Гость поднялся и сделал несколько шагов по комнате в необычайном волнении. Вот и настал долгожданный момент, и сам Мора начал этот разговор. Он был ему за это благодарен. Наконец-то писатель услышит его оценку. Он сделал за меня то – возможно, и не подозревая об этом, – на что я сам не отваживался. Я почувствовал удовлетворение и был готов рассказать ему о моей статье, описать ее, изложить мысли шаг за шагом, даже упомянуть о том, что стал предметом насмешек, вознося ему обильные похвалы… Но я остановил себя: я не был силен в импровизации и красиво выражал свои мысли только на бумаге. Он ограничился тем, что сказал писателю, что интересующее его суждение уже написано. И текст находится совсем рядом. Я подошел к столику и вытащил конверт из-под кучи писем. Он еще не был вскрыт. Растерявшись, я спросил его, читал ли он мою статью. Мора медленно откинулся на спинку дивана. Его лысая голова и часть туловища оказались в полосе света. Гость услышал подтверждение: да, Мора читал статью. Срывающимся голосом, совершенно по-идиотски я переспросил: «Как вы сказали?» Мора пояснил, что прочел ее в самом журнале. Я не понял его игры. Он же спросил мое мнение, а сейчас, снова погрузившись в темноту, неожиданно признался, утверждал, что уже ознакомился с моей критикой. Значит, попытавшись скрыть от меня, что знает содержание статьи, он не хотел обсуждать ее? Зачем же он спрашивал мое мнение? Или мы разыгрывали итальянскую комедию положений? Мора смеялся надо мной? Он застыл с запечатанным конвертом, который был уже ни к чему, и положил его обратно на стол. Побуждаемый внезапным импульсом, которому он мгновенно подчинился, он спрятал конверт под кучей писем. Я почувствовал себя глупцом, полным дураком. Было бы лучше не настаивать, отказаться от своего страстного любопытства. Какой бы чудесный подарок преподнесли ему его души-хранительницы, если бы этот конверт со статьей и его личной подписью испарился… Но эти домашние божки знали его лучше: они видели его тайное желание, чтобы статья дошла до Моры, и исполнили его. Ни за что не надо было отправлять ее почтой, зло сказал я себе, конверт не потерялся, наоборот, прекрасно дошел по назначению.

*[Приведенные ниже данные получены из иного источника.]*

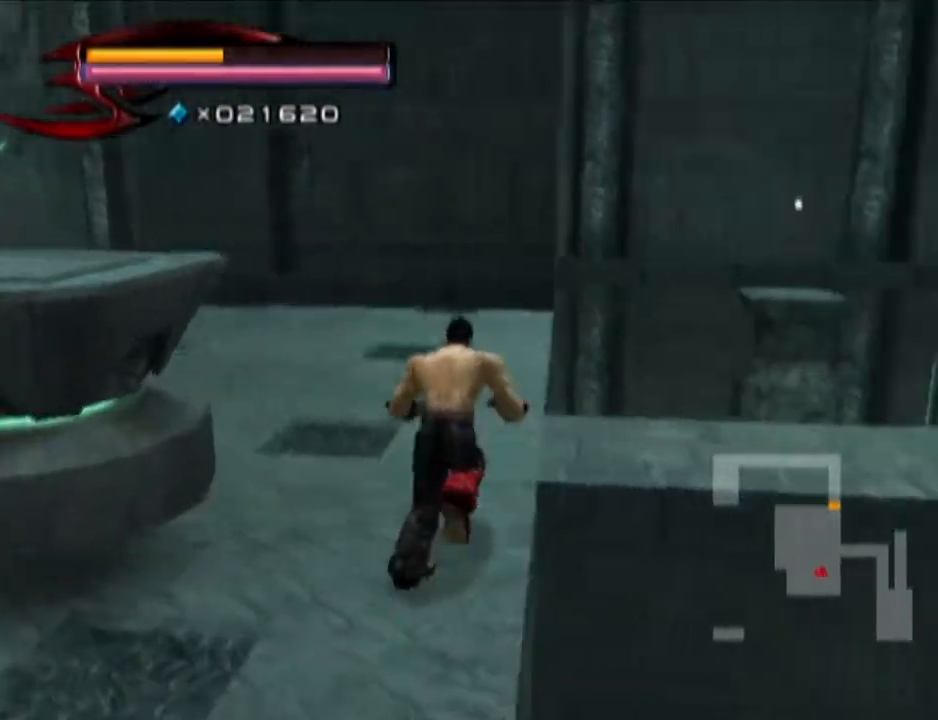
{"buttons": [], "left_stick": "up", "right_stick": "center", "events": [[34, "right_stick", "center"]]}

Голос Ипполита Моры донесся из полумрака. Прочитав статью в одном из номеров журнала, который ему прислали, он попросил Ли выяснить, кто ее автор, прежде ему не известный. То же самое сделала и поэтесса, проговорил про себя гость с пренебрежительным видом. Ли получил довольно полную информацию о нем: множество критических публикаций, умный, очень молодой… Ипполиту Море было совершенно все равно, умный он или нет, это его ничуть не привлекало. За свою жизнь, занимаясь писательством, он научился придавать мало значения уму. То, что это качество так высоко ценилось, являлось одним из предрассудков цивилизованного общества.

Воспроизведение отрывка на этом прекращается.